Traditional Ordination Rite
From the Pastor Traditional Ordination Rite
Saturday, May 18, Bishop Gregory Parkes ordained three men to the Priesthood (assuming everything went as planned, since this was written before that date!) Last week at Mass I encouraged all of you to attend, especially if you have never been to an ordination before. I mentioned that I have never been to an ordination in the older Rite and hope to see it happen in this diocese one day. That got me thinking, so I later went online to check out the differences between the current and the 1962 rituals. There are many! Though I cannot reproduce all of it here, below is a quite interesting address and exhortation near the beginning of the older ceremony. It comes from SanctaMissa.org if you wish to read the whole ritual.
The bishop addresses the clergy and the people as follows:
My dear brethren, since the captain of a ship and its passengers alike have reason to feel safe or else in danger on a voyage, they ought to be of one mind in their common interests. Not without reason, then, have the fathers decreed that the people too should be consulted in the choice of those who are to be raised to the ministry of the altar.
For sometimes it happens that one or another person has knowledge about the life and conduct of a candidate that is not generally known. And the people will necessarily be more inclined to be loyal to a priest if they have given consent to his ordination.
As far as I can judge, the conduct of these deacons, who with God's help are to be ordained to the priesthood, is commendable and is pleasing to God. In my opinion, then, they are deserving of being promoted to a higher honor in the Church. Yet it is well to consult the people as a whole, rather than to rely on one or a few, whose approval might be a consequence of partiality or of misjudgment.
Be perfectly free, then, to say what you know about the conduct and character of the candidates and what you think of their fitness. But let your approval of their elevation to the priesthood be based more on their merits than on your own affection for them. Consequently, if anyone has anything against them, let him for God's honor and in God's name come forward and sincerely speak his mind. Only let him remember his own state.
After a brief pause the bishop continues, addressing himself now in exhortation to the candidates:
My dear sons, who are about to be consecrated to the office of the priesthood, endeavor to receive that office worthily, and once ordained, strive to discharge it in a praiseworthy manner. A priest's duties are to offer sacrifice, to bless, to govern, to preach, and to baptize. So high a dignity should be approached with great awe, and care must be taken that those chosen for it are recommended by eminent wisdom, upright character, and a long-standing virtuous life.
Thus it was that when the Lord commanded Moses to choose as his helpers seventy men from the whole tribe of Israel, to whom He would impart the gifts of the Holy Spirit, He said to him: "Choose the ones whom you know to be elders of the people" (Num 11.16). It is you yourselves who are prefigured in these seventy elders, if now, by the help of the sevenfold gifts of the Holy Spirit, you are faithful to the Ten Commandments, and display soundness and maturity in knowledge and in action.

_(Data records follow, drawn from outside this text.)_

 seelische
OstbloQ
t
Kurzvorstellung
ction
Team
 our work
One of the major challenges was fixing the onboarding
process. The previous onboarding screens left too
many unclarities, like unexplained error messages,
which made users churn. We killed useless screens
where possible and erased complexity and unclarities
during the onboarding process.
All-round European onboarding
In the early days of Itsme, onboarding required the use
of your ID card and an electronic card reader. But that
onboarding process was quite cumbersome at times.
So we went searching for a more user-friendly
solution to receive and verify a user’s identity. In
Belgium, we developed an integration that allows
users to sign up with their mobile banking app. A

Under the same kind of sign and figure, our Lord, in the New Law, chose the seventy-two disciples, and sent them before Him two by two to preach. Thus He taught us both by word and by deed that the ministers of His Church should be perfect both in faith and in works; in other words, that their lives should be founded on the twofold love of God and of neighbor. Strive, then, to be such, that by God's grace you may be worthy of being chosen to assist Moses and the twelve apostles, that is, the Catholic bishops who are prefigured by Moses and the apostles. Then indeed is Holy Church surrounded, adorned, and ruled by a wonderful variety of ministers, when from her ranks are consecrated bishops, and others of lesser orders, priests, deacons, and subdeacons, each of a different dignity, yet comprising the many members of the one body of Christ.

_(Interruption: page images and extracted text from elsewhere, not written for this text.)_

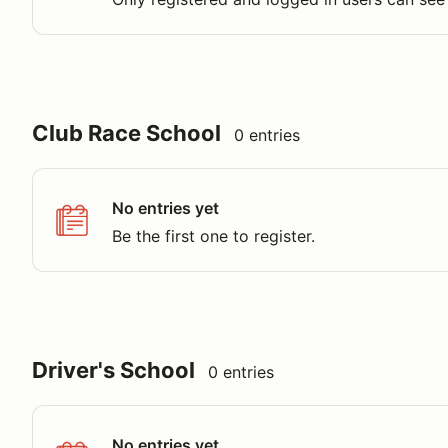
Club Race School
0 entries
No entries yet
Be the first one to register.
Driver's School
0 entries
No entries yet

Therefore, my dear sons, chosen as you are by the judgment of our brethren to be consecrated as our helpers, keep yourselves blameless in a life of chastity and sanctity. Be well aware of the sacredness of your duties. Be holy as you deal with holy things. When you celebrate the mystery of the Lord's death, see to it that by mortifying your bodies you rid yourselves of all vice and concupiscence. Let the doctrine you expound be spiritual medicine for the people of God. Let the fragrance of your lives be the delight of Christ's Church, that by your preaching and example you help to build up the edifice which is the family of God. May it never come about that we, for promoting you to so great an office, or you, for taking it on yourselves, should deserve the Lord's condemnation; but rather may we merit a reward from Him. So let it be by His grace.